How Private Placements Reduce Investor Risk
ROI performs extensive due diligence before and after an investment is made. Our strict investment process begins with an in-depth checklist to be completed by all potential investee companies. Due to ROI’s strong relationships in the industry and our reputation for only offering conservative investments, only those companies who feel they meet our strict approval process should apply.
Once a company passes the initial screening, further due diligence is performed, including external economic stress tests, plus a risk assessment, which includes Risk of Default and Risk of Loss. This further review helps determine the strength of the company, plus their cash flow and security, when applicable. ROI’s investment thesis is to mitigate risk of default first and then to mitigate risk of loss.
Risk of Default
A company may default under its borrowing obligations (non-payment), but the security (mortgage, General Security Agreement (GSA), corporate guarantees, personal guarantees, etc.), liquidation or sale of assets may be sufficient to repay the lender in full. Under this scenario, the borrower will have defaulted, but there would be no loss because of the security coverage on the investment. A similar example would be an individual who defaults on their home mortgage. There would be no loss for the bank since they would sell the security (the house) for the loan amount (under the assumption that the market value is greater than the loan amount).
ROI mitigates default risk by investing in strong operating companies with proven cash flow, management, markets, products, etc. These qualities demonstrate the company’s ability to make monthly payments to ROI, without a default on payment. ROI would not typically lend to pure start-up venture capital firms, turnaround situations or restructuring companies, as these businesses, by their nature, have a higher risk of default. Instead, ROI focuses primarily on companies with historically strong cash flow and strong tenants in prime locations. Those companies who experience seasonal trends must be able to carry ROI’s terms during their slowest times.
Risk of Loss
Once the risk of default is mitigated by selecting only companies with the strongest cash flow, ROI then analyzes the risk of loss, should a default ever occur. This analysis entails an evaluation of security or collateral for the investment to determine if the security could cover the value of the investment. ROI lends money as a secured creditor and, as such, each investment is governed by covenants (loan rules), as well as security (mortgages, GSAs, guarantees, etc.). The extent to which risk of loss is mitigated typically drives the pricing of the investment, i.e., the more security offered, the lower the yield that can be charged.

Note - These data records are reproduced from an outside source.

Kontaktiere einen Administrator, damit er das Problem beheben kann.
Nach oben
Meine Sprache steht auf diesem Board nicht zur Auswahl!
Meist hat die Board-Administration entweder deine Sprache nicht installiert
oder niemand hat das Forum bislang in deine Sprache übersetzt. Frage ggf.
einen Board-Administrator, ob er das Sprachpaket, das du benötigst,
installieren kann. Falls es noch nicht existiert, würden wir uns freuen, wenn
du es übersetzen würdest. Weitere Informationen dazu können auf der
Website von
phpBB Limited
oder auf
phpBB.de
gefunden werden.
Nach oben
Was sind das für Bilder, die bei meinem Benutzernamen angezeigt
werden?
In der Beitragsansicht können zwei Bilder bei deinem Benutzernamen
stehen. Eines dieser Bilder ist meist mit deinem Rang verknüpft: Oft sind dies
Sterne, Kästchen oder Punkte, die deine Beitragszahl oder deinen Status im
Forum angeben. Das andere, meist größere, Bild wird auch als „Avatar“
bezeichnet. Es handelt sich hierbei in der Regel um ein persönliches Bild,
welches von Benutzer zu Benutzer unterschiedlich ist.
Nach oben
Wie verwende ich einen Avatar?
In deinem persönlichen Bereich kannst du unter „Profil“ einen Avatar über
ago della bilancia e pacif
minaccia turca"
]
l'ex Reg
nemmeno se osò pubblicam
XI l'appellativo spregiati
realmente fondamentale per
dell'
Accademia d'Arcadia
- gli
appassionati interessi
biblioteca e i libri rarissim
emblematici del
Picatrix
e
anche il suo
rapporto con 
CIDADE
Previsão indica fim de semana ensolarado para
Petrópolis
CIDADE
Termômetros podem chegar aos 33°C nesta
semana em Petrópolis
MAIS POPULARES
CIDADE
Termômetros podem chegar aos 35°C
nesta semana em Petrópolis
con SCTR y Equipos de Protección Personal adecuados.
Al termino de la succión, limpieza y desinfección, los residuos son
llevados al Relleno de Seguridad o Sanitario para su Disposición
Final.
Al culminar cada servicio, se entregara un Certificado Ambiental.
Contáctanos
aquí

For hospitality investments, ROI assesses the type of travel, location and revenue stream during peak and slow seasons. By focusing on prime locations, top-tier hotels and business travel versus leisure travel, ROI has made strong investments that pass our strict risk assessment levels. Only those who pass this review become eligible for funding. These investments are then presented to the Investment Team for a robust analysis and review. Only those investments that pass this final stage are granted approval. In addition, locations are branded with strong head office support, which generates web bookings. This strategy, in combination with conservative loan-to-value ratios and a good risk premium, makes investing in this asset class a better alternative than other asset classes. There is also a lot of value in exchange for these types of properties and supply or capacity is well-managed in "land locked" locations.